▶ Objective: The listing beneath should be written out in full, exactly as shown.

--- start of Data provided ---

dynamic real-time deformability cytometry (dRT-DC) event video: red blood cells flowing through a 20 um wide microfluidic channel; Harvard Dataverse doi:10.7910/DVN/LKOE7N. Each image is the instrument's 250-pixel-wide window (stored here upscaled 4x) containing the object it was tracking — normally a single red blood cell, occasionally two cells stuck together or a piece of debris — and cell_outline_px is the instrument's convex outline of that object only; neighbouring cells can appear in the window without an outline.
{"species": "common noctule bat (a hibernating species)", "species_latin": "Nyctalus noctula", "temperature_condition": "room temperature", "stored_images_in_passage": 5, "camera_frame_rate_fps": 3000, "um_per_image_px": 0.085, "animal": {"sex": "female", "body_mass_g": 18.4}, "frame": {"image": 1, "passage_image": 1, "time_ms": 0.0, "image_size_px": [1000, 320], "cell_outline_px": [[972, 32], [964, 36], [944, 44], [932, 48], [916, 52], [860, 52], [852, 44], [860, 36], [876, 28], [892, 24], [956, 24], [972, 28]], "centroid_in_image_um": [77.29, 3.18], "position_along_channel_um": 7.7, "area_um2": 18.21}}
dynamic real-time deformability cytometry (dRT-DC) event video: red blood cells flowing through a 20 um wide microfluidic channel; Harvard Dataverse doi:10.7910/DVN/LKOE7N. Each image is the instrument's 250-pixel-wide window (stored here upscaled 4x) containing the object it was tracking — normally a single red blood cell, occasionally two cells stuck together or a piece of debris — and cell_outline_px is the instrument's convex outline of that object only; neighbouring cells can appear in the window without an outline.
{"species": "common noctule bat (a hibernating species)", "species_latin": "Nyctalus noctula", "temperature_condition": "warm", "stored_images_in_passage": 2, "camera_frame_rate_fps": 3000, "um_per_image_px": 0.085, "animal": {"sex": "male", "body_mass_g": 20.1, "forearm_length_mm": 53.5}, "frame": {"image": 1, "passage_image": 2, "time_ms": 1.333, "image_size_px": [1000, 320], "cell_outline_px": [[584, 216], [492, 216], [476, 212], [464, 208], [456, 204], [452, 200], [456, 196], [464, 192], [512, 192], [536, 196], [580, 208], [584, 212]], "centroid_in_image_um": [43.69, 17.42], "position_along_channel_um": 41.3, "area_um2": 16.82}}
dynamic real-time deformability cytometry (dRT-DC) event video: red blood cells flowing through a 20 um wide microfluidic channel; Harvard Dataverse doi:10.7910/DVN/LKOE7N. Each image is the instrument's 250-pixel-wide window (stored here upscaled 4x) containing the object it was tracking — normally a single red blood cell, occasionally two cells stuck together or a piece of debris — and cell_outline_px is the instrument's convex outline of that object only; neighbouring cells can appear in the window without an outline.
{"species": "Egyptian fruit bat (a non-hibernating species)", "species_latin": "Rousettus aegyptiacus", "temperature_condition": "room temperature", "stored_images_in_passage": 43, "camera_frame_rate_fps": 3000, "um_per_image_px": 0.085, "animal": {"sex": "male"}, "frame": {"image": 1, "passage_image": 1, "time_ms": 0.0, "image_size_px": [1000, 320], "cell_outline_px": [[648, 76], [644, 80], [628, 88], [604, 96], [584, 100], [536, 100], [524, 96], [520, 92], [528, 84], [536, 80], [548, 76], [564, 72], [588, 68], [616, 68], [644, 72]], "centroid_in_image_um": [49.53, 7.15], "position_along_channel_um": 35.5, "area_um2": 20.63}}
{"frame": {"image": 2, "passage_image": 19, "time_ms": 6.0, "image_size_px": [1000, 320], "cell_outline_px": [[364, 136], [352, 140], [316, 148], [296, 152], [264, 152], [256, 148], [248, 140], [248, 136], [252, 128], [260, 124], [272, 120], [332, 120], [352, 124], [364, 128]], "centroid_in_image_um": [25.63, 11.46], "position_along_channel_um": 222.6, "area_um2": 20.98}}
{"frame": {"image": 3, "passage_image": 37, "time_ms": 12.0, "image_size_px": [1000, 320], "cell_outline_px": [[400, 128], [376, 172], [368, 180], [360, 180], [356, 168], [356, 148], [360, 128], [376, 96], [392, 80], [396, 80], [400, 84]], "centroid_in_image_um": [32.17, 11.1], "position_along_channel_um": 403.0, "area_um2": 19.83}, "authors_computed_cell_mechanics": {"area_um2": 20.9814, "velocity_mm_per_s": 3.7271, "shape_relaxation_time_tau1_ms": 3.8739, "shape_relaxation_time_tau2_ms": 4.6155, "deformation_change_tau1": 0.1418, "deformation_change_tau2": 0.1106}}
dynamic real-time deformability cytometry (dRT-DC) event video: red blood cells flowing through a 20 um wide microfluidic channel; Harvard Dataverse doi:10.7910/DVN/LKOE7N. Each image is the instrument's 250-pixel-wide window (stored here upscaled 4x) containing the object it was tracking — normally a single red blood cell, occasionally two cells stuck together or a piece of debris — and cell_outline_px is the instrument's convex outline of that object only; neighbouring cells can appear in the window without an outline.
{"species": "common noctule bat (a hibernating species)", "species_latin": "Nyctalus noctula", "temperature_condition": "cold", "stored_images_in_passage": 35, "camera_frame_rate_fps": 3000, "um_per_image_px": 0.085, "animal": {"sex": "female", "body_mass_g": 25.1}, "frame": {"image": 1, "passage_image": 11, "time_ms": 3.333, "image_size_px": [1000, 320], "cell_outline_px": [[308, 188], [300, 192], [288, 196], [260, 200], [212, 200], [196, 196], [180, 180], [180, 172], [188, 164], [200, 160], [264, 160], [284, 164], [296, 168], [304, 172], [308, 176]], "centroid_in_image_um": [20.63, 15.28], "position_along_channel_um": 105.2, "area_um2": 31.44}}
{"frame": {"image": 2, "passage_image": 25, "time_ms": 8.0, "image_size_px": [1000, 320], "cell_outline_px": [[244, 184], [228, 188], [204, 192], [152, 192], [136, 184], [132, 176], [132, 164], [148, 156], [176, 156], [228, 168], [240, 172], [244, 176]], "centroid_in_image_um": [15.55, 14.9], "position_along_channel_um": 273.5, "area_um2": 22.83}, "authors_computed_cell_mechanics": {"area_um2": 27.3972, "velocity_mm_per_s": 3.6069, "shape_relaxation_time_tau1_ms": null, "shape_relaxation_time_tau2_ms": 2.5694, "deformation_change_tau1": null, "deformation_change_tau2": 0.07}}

--- end of Data provided ---

▶ Task solution:
dynamic real-time deformability cytometry (dRT-DC) event video: red blood cells flowing through a 20 um wide microfluidic channel; Harvard Dataverse doi:10.7910/DVN/LKOE7N. Each image is the instrument's 250-pixel-wide window (stored here upscaled 4x) containing the object it was tracking — normally a single red blood cell, occasionally two cells stuck together or a piece of debris — and cell_outline_px is the instrument's convex outline of that object only; neighbouring cells can appear in the window without an outline.
{"species": "common noctule bat (a hibernating species)", "species_latin": "Nyctalus noctula", "temperature_condition": "room temperature", "stored_images_in_passage": 5, "camera_frame_rate_fps": 3000, "um_per_image_px": 0.085, "animal": {"sex": "female", "body_mass_g": 18.4}, "frame": {"image": 1, "passage_image": 1, "time_ms": 0.0, "image_size_px": [1000, 320], "cell_outline_px": [[972, 32], [964, 36], [944, 44], [932, 48], [916, 52], [860, 52], [852, 44], [860, 36], [876, 28], [892, 24], [956, 24], [972, 28]], "centroid_in_image_um": [77.29, 3.18], "position_along_channel_um": 7.7, "area_um2": 18.21}}
dynamic real-time deformability cytometry (dRT-DC) event video: red blood cells flowing through a 20 um wide microfluidic channel; Harvard Dataverse doi:10.7910/DVN/LKOE7N. Each image is the instrument's 250-pixel-wide window (stored here upscaled 4x) containing the object it was tracking — normally a single red blood cell, occasionally two cells stuck together or a piece of debris — and cell_outline_px is the instrument's convex outline of that object only; neighbouring cells can appear in the window without an outline.
{"species": "common noctule bat (a hibernating species)", "species_latin": "Nyctalus noctula", "temperature_condition": "warm", "stored_images_in_passage": 2, "camera_frame_rate_fps": 3000, "um_per_image_px": 0.085, "animal": {"sex": "male", "body_mass_g": 20.1, "forearm_length_mm": 53.5}, "frame": {"image": 1, "passage_image": 2, "time_ms": 1.333, "image_size_px": [1000, 320], "cell_outline_px": [[584, 216], [492, 216], [476, 212], [464, 208], [456, 204], [452, 200], [456, 196], [464, 192], [512, 192], [536, 196], [580, 208], [584, 212]], "centroid_in_image_um": [43.69, 17.42], "position_along_channel_um": 41.3, "area_um2": 16.82}}
dynamic real-time deformability cytometry (dRT-DC) event video: red blood cells flowing through a 20 um wide microfluidic channel; Harvard Dataverse doi:10.7910/DVN/LKOE7N. Each image is the instrument's 250-pixel-wide window (stored here upscaled 4x) containing the object it was tracking — normally a single red blood cell, occasionally two cells stuck together or a piece of debris — and cell_outline_px is the instrument's convex outline of that object only; neighbouring cells can appear in the window without an outline.
{"species": "Egyptian fruit bat (a non-hibernating species)", "species_latin": "Rousettus aegyptiacus", "temperature_condition": "room temperature", "stored_images_in_passage": 43, "camera_frame_rate_fps": 3000, "um_per_image_px": 0.085, "animal": {"sex": "male"}, "frame": {"image": 1, "passage_image": 1, "time_ms": 0.0, "image_size_px": [1000, 320], "cell_outline_px": [[648, 76], [644, 80], [628, 88], [604, 96], [584, 100], [536, 100], [524, 96], [520, 92], [528, 84], [536, 80], [548, 76], [564, 72], [588, 68], [616, 68], [644, 72]], "centroid_in_image_um": [49.53, 7.15], "position_along_channel_um": 35.5, "area_um2": 20.63}}
{"frame": {"image": 2, "passage_image": 19, "time_ms": 6.0, "image_size_px": [1000, 320], "cell_outline_px": [[364, 136], [352, 140], [316, 148], [296, 152], [264, 152], [256, 148], [248, 140], [248, 136], [252, 128], [260, 124], [272, 120], [332, 120], [352, 124], [364, 128]], "centroid_in_image_um": [25.63, 11.46], "position_along_channel_um": 222.6, "area_um2": 20.98}}
{"frame": {"image": 3, "passage_image": 37, "time_ms": 12.0, "image_size_px": [1000, 320], "cell_outline_px": [[400, 128], [376, 172], [368, 180], [360, 180], [356, 168], [356, 148], [360, 128], [376, 96], [392, 80], [396, 80], [400, 84]], "centroid_in_image_um": [32.17, 11.1], "position_along_channel_um": 403.0, "area_um2": 19.83}, "authors_computed_cell_mechanics": {"area_um2": 20.9814, "velocity_mm_per_s": 3.7271, "shape_relaxation_time_tau1_ms": 3.8739, "shape_relaxation_time_tau2_ms": 4.6155, "deformation_change_tau1": 0.1418, "deformation_change_tau2": 0.1106}}
dynamic real-time deformability cytometry (dRT-DC) event video: red blood cells flowing through a 20 um wide microfluidic channel; Harvard Dataverse doi:10.7910/DVN/LKOE7N. Each image is the instrument's 250-pixel-wide window (stored here upscaled 4x) containing the object it was tracking — normally a single red blood cell, occasionally two cells stuck together or a piece of debris — and cell_outline_px is the instrument's convex outline of that object only; neighbouring cells can appear in the window without an outline.
{"species": "common noctule bat (a hibernating species)", "species_latin": "Nyctalus noctula", "temperature_condition": "cold", "stored_images_in_passage": 35, "camera_frame_rate_fps": 3000, "um_per_image_px": 0.085, "animal": {"sex": "female", "body_mass_g": 25.1}, "frame": {"image": 1, "passage_image": 11, "time_ms": 3.333, "image_size_px": [1000, 320], "cell_outline_px": [[308, 188], [300, 192], [288, 196], [260, 200], [212, 200], [196, 196], [180, 180], [180, 172], [188, 164], [200, 160], [264, 160], [284, 164], [296, 168], [304, 172], [308, 176]], "centroid_in_image_um": [20.63, 15.28], "position_along_channel_um": 105.2, "area_um2": 31.44}}
{"frame": {"image": 2, "passage_image": 25, "time_ms": 8.0, "image_size_px": [1000, 320], "cell_outline_px": [[244, 184], [228, 188], [204, 192], [152, 192], [136, 184], [132, 176], [132, 164], [148, 156], [176, 156], [228, 168], [240, 172], [244, 176]], "centroid_in_image_um": [15.55, 14.9], "position_along_channel_um": 273.5, "area_um2": 22.83}, "authors_computed_cell_mechanics": {"area_um2": 27.3972, "velocity_mm_per_s": 3.6069, "shape_relaxation_time_tau1_ms": null, "shape_relaxation_time_tau2_ms": 2.5694, "deformation_change_tau1": null, "deformation_change_tau2": 0.07}}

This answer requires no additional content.